One has to know and not know, prefer and not prefer, empty oneself and acknowledge one's fullness, be passive and charged. It has to happen to you and from you.
 
I see in Susan's choreographic strategies an exposure of the active, moving ecology of meaning- where the production taking place is acting on the maker, and also the invasion of the maker is acting on and redefining the environment of the dance. This function has broad political suggestions, and a society increasingly defined by movement demands a turn toward understanding how choreography occurs in a wide range of disciplines and living structures.
 
Dance training has shown me that my anatomy is a technology- my anatomy has been carefully crafted in highly specific environments for various uses (usually not by me). My senses have also never been passive 'givens' that simply reveal to me what is around me- my perceptions are also evolving performances that have developed in collaboration with my environment, politics, history, and me to bear many different kinds of meaning.
 
Susan's work, humbly coaxing shadows of meaning out of nothing more than simply this, creates a space where knowledge can be enacted in radical ways.

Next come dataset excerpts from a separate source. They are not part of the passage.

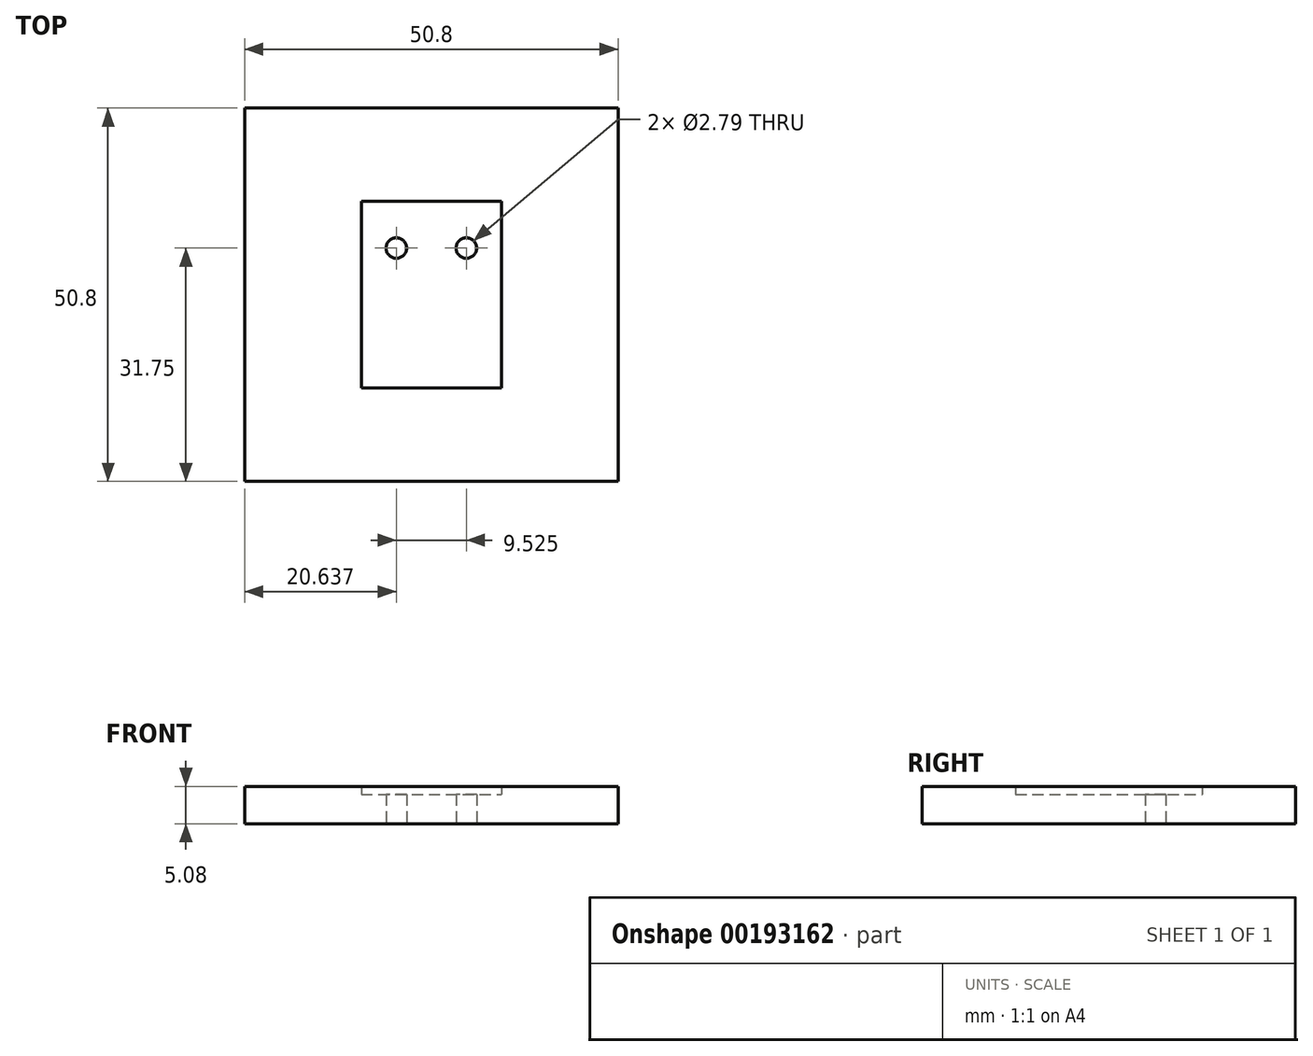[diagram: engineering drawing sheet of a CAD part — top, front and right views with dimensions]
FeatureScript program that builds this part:
annotation { "Feature Type Name" : "Feature", "Feature Type Description" : "" }
export const myFeature = defineFeature(function(context is Context, id is Id, definition is map)
    precondition{}
    {
        {
            var Q0;
            Q0=qCreatedBy(makeId("Top.planeOp"),FACE);
            var sketch = newSketch(context, id + "F0", { "sketchPlane" : qUnion([Q0])});
            skLineSegment(sketch, "E0.bottom", {"start": v(-25.4, -25.4) * mm, "end": v(25.4, -25.4) * mm});
            skLineSegment(sketch, "E0.top", {"start": v(-25.4, 25.4) * mm, "end": v(25.4, 25.4) * mm});
            skLineSegment(sketch, "E0.left", {"start": v(-25.4, -25.4) * mm, "end": v(-25.4, 25.4) * mm});
            skLineSegment(sketch, "E0.right", {"start": v(25.4, -25.4) * mm, "end": v(25.4, 25.4) * mm});
            skPoint(sketch, "E0.middle", {"position": v(0, 0) * mm});
            skLineSegment(sketch, "E1.bottom", {"start": v(-9.52, -12.7) * mm, "end": v(9.53, -12.7) * mm});
            skLineSegment(sketch, "E1.top", {"start": v(-9.53, 12.7) * mm, "end": v(9.52, 12.7) * mm});
            skLineSegment(sketch, "E1.left", {"start": v(-9.52, -12.7) * mm, "end": v(-9.53, 12.7) * mm});
            skLineSegment(sketch, "E1.right", {"start": v(9.53, -12.7) * mm, "end": v(9.52, 12.7) * mm});
            skLineSegment(sketch, "E2.bottom", {"start": v(-2.2, -3.7) * mm, "end": v(2.2, -3.7) * mm});
            skLineSegment(sketch, "E2.top", {"start": v(-2.2, 3.7) * mm, "end": v(2.2, 3.7) * mm});
            skLineSegment(sketch, "E2.left", {"start": v(-2.2, -3.7) * mm, "end": v(-2.2, 3.7) * mm});
            skLineSegment(sketch, "E2.right", {"start": v(2.2, -3.7) * mm, "end": v(2.2, 3.7) * mm});
            skLineSegment(sketch, "E3", {"start": v(-9.53, 0) * mm, "end": v(9.53, 0) * mm, "construction": true});
            skLineSegment(sketch, "E4", {"start": v(0, 12.7) * mm, "end": v(0, 0) * mm, "construction": true});
            skLineSegment(sketch, "E5", {"start": v(-9.52, 6.35) * mm, "end": v(9.52, 6.35) * mm, "construction": true});
            skPoint(sketch, "E6.orphan", {"position": v(0, 6.35) * mm});
            skCircle(sketch, "E7", {"center": v(-4.76, 6.35) * mm, "radius": 1.4 * mm});
            skCircle(sketch, "E8.MirrorC", {"center": v(4.76, 6.35) * mm, "radius": 1.4 * mm});
            skSolve(sketch);
        }
        {
            var Q0;
            Q0=makeQuery(id+"F0.imprint","IMPRINT",FACE,{"disambiguationData":[TD([[makeQuery(id+"F0.imprint","IMPRINT",EDGE,{"derivedFrom":sQuery(id+"F0.wireOp",EDGE,"E0.bottom")}),1.0]])]});
            extrude(context, id + "F1", {"entities" : qUnion([Q0]), "depth" : 5.08 * mm});
        }
        {
            var Q0;
            Q0=makeQuery(id+"F0.imprint","IMPRINT",FACE,{"disambiguationData":[TD([[makeQuery(id+"F0.imprint","IMPRINT",EDGE,{"derivedFrom":sQuery(id+"F0.wireOp",EDGE,"E1.bottom")}),1.0]])]});
            var Q1;
            Q1=makeQuery(id+"F0.imprint","IMPRINT",FACE,{"disambiguationData":[TD([[makeQuery(id+"F0.imprint","IMPRINT",EDGE,{"derivedFrom":sQuery(id+"F0.wireOp",EDGE,"E2.bottom")}),1.0]])]});
            extrude(context, id + "F2", {"entities" : qUnion([Q0, Q1]), "operationType" : NewBodyOperationType.ADD, "depth" : 3.97 * mm});
        }
    });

As a practice, as an emergent quality which is channeled by its circumstances, yet which also acts on them, these dances reveal a changing network of choreographic principles which underpin human intelligence, and our capacity to share space.
 
A single decision/response can feel inconsequential and arbitrary... But if you watch yourself make 500 decisions, you will see interests and patterns and issues...which is the intuitive imaginative self interrogating and making a world, using equal parts circumstance and choice, responding to and being effected by, what is found there and what is internal, both.